(Source data Opens)
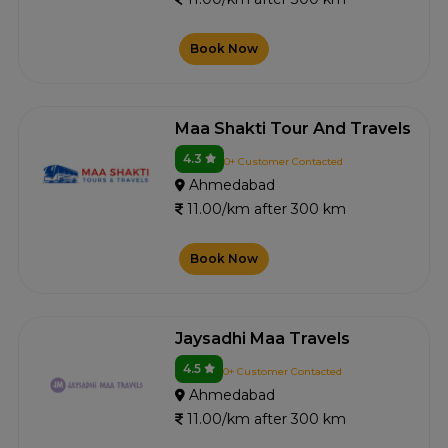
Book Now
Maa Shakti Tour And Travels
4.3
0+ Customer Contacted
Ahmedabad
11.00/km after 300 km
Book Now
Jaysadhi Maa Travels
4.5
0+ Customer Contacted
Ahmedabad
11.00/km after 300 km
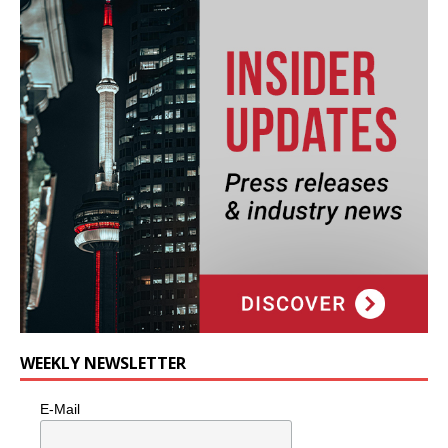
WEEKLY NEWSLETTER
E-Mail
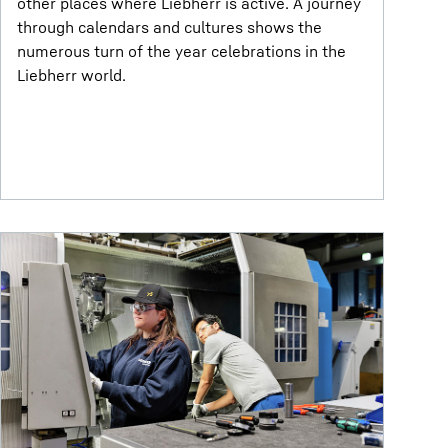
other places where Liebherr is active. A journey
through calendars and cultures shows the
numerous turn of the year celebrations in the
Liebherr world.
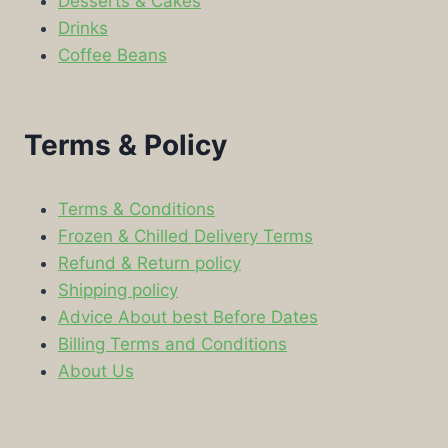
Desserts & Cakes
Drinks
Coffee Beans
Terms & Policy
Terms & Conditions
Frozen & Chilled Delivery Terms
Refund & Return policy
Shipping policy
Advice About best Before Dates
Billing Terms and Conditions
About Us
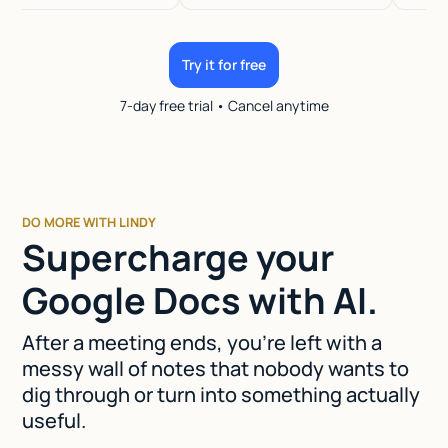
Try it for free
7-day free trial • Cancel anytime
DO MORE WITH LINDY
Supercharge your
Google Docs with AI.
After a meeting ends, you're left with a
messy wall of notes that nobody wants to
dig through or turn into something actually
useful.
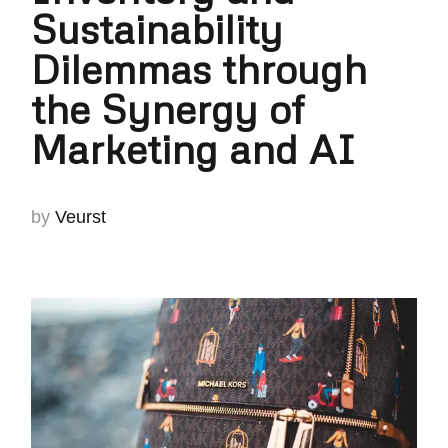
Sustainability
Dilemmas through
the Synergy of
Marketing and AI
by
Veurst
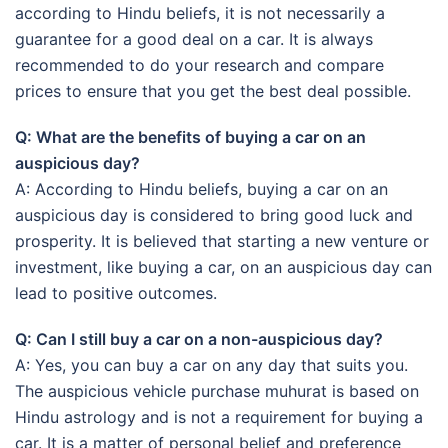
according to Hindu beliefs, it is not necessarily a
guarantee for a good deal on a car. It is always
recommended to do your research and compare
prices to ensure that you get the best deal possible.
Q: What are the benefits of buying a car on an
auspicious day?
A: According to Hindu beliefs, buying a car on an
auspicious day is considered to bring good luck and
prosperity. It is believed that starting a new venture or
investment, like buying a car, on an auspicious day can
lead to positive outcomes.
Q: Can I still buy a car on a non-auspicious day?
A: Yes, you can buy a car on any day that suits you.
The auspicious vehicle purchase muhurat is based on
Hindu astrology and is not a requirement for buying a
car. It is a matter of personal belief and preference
(Source data Closes)
(Source data Opens)
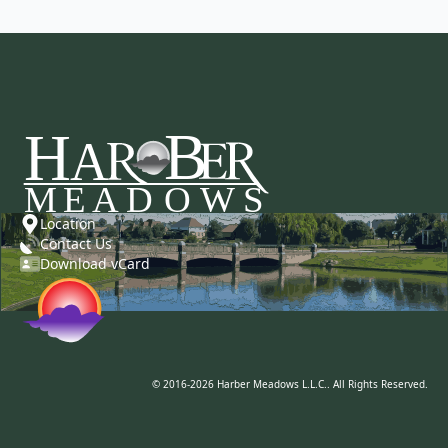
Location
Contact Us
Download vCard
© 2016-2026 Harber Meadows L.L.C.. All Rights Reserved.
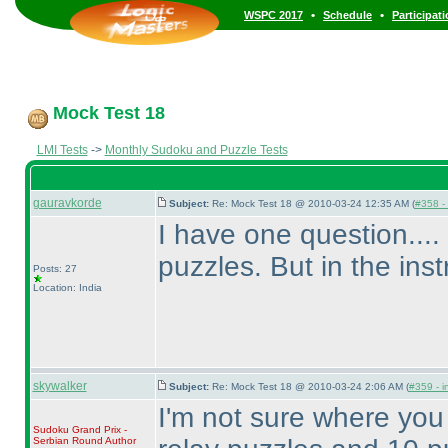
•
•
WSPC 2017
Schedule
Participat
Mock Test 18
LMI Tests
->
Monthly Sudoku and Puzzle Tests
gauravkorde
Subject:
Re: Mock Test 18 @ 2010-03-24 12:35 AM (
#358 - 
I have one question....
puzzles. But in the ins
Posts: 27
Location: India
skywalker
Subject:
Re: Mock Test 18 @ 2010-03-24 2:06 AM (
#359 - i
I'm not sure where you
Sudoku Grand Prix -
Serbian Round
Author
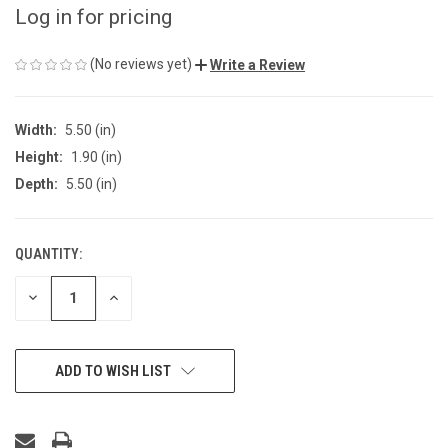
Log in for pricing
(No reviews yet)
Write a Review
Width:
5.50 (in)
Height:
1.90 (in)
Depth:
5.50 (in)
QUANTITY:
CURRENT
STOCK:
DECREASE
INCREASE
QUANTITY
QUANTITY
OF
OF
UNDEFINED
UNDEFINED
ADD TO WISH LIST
(Source data Closes)
(Source data Opens)
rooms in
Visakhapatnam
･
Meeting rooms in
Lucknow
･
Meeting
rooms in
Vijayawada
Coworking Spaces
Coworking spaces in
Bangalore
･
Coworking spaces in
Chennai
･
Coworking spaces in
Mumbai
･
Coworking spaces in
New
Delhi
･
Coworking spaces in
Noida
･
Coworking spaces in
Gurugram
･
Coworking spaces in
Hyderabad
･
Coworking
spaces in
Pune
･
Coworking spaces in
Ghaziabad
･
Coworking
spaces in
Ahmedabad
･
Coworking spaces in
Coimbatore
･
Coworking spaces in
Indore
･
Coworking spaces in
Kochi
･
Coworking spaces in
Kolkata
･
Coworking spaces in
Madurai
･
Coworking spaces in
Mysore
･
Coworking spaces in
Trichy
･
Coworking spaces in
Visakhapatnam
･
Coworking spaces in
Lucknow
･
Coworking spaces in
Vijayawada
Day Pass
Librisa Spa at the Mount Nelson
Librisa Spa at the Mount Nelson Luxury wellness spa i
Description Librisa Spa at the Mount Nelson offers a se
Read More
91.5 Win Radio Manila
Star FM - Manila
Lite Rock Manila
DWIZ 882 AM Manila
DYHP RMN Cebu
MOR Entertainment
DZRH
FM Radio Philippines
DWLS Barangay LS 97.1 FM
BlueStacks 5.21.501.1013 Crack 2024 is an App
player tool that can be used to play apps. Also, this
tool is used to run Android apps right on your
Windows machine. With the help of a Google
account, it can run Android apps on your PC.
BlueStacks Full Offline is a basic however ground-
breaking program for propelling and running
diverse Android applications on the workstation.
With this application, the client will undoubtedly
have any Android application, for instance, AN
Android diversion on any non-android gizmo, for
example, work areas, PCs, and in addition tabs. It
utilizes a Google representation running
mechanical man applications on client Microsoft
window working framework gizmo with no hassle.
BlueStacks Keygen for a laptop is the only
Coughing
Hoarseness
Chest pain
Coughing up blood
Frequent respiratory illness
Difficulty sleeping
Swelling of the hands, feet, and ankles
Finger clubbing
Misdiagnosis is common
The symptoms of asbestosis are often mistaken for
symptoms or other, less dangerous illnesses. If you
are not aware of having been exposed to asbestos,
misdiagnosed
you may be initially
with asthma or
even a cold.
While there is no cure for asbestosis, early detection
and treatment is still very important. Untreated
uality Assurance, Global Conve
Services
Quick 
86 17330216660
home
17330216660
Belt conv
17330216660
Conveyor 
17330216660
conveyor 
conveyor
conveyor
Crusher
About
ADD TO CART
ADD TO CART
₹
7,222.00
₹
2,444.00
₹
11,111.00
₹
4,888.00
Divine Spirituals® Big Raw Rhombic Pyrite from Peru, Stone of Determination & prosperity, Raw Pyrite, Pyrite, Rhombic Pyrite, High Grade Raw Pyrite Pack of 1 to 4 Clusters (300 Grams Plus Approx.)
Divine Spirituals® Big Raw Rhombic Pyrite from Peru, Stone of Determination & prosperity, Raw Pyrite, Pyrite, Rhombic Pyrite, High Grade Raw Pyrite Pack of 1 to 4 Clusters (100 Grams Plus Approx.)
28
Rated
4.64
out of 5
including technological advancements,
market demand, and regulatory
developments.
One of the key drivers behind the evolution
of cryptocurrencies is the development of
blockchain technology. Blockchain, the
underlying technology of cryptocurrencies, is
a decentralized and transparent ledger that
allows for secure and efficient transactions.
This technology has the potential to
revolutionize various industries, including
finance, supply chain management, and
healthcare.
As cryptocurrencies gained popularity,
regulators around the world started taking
(Source data Closes)
Count the lines in the records that contain the string "Travels", treating uppercase and lowercase as different. Reply with the number only.

Solution to the exercise -> 2